Rocky hillsides and bushy places. The tree is found in the Mediterranean region from Portugal and Morocco east to the Levant.

==Usage in antiquity==
The florets were used in ancient times to flavor sesame oil. Al-Tamimi, the physician (10th century), describing the process, writes that in Syria it was commonly practiced to collect the yellow florets of the spiny broom (القندول), spread them upon thickly woven sackcloth laid out in the hot sun, pour over them hulled sesame seeds and cover them with linen sheets, while leaving them until the moisture evaporated. In this manner, the sesame seeds would absorb the sweet fragrance of the florets. After one or two days, the florets and sesame seeds were then separated, the sesame placed on clean linen garments, being allowed to further dry-out from the moisture absorbed by the florets.
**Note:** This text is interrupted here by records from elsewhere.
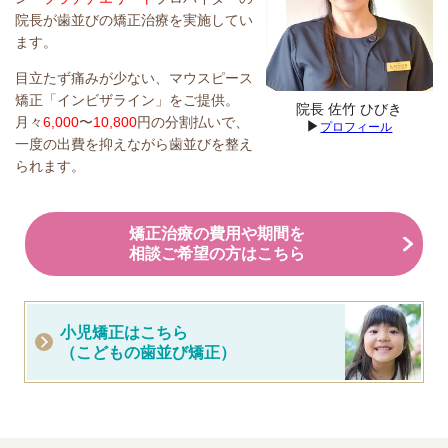
院長が歯並びの矯正治療を実施してい
ます。
目立たず痛みが少ない、マウスピース
矯正「インビザライン」をご提供。
院長 佐竹 ひびき
月々
6,000
〜
10,800
円の分割払いで、
▶
プロフィール
一度の出費を抑えながら歯並びを整え
られます。
矯正治療の費用や期間を
相談ご希望の方はこちら
小児矯正はこちら
（こどもの歯並び矯正）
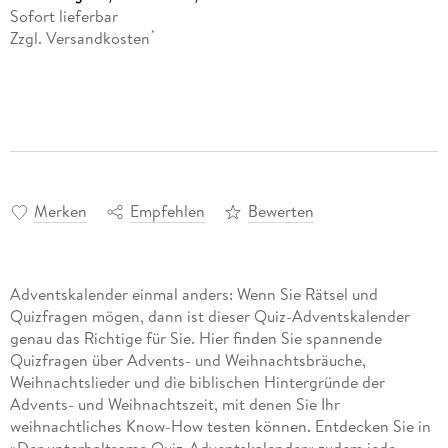
Sofort lieferbar
Zzgl. Versandkosten
*
Merken
Empfehlen
Bewerten
Adventskalender einmal anders: Wenn Sie Rätsel und
Quizfragen mögen, dann ist dieser Quiz-Adventskalender
genau das Richtige für Sie. Hier finden Sie spannende
Quizfragen über Advents- und Weihnachtsbräuche,
Weihnachtslieder und die biblischen Hintergründe der
Advents- und Weihnachtszeit, mit denen Sie Ihr
weihnachtliches Know-How testen können. Entdecken Sie in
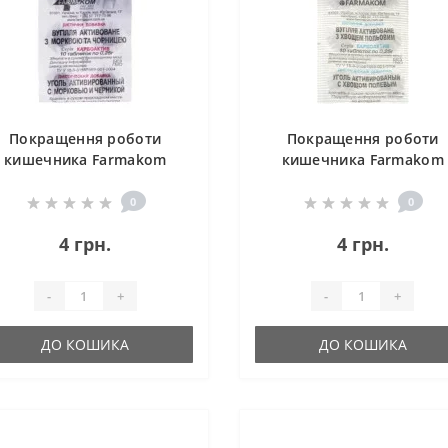
Покращення роботи
Покращення роботи
кишечника Farmakom
кишечника Farmakom
Вугілля Активоване з
Вугілля Активоване з
Морквою та Чорницею
Хвощем Польовим Сері
0
0
ерія «Карбоактив» 10 таб
«Карбоактив» 10 таб
4 грн.
4 грн.
-
+
-
+
ДО КОШИКА
ДО КОШИКА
This process was repeated up to 3 or 4 times, with a fresh batch of florets set out to dry, until at length the pungent flavor of the florets (resembling the taste of vanilla) had been fully imparted to the sesame seeds. The dried florets were then collected and pressed with the sesame seeds in order to produce a fragrant oil. The oil was formerly stored in glassware vessels, with just enough space left at the top to be sealed with the florets of the spiny broom. Today, the florets are still used by Arabs of the country to flavor butter.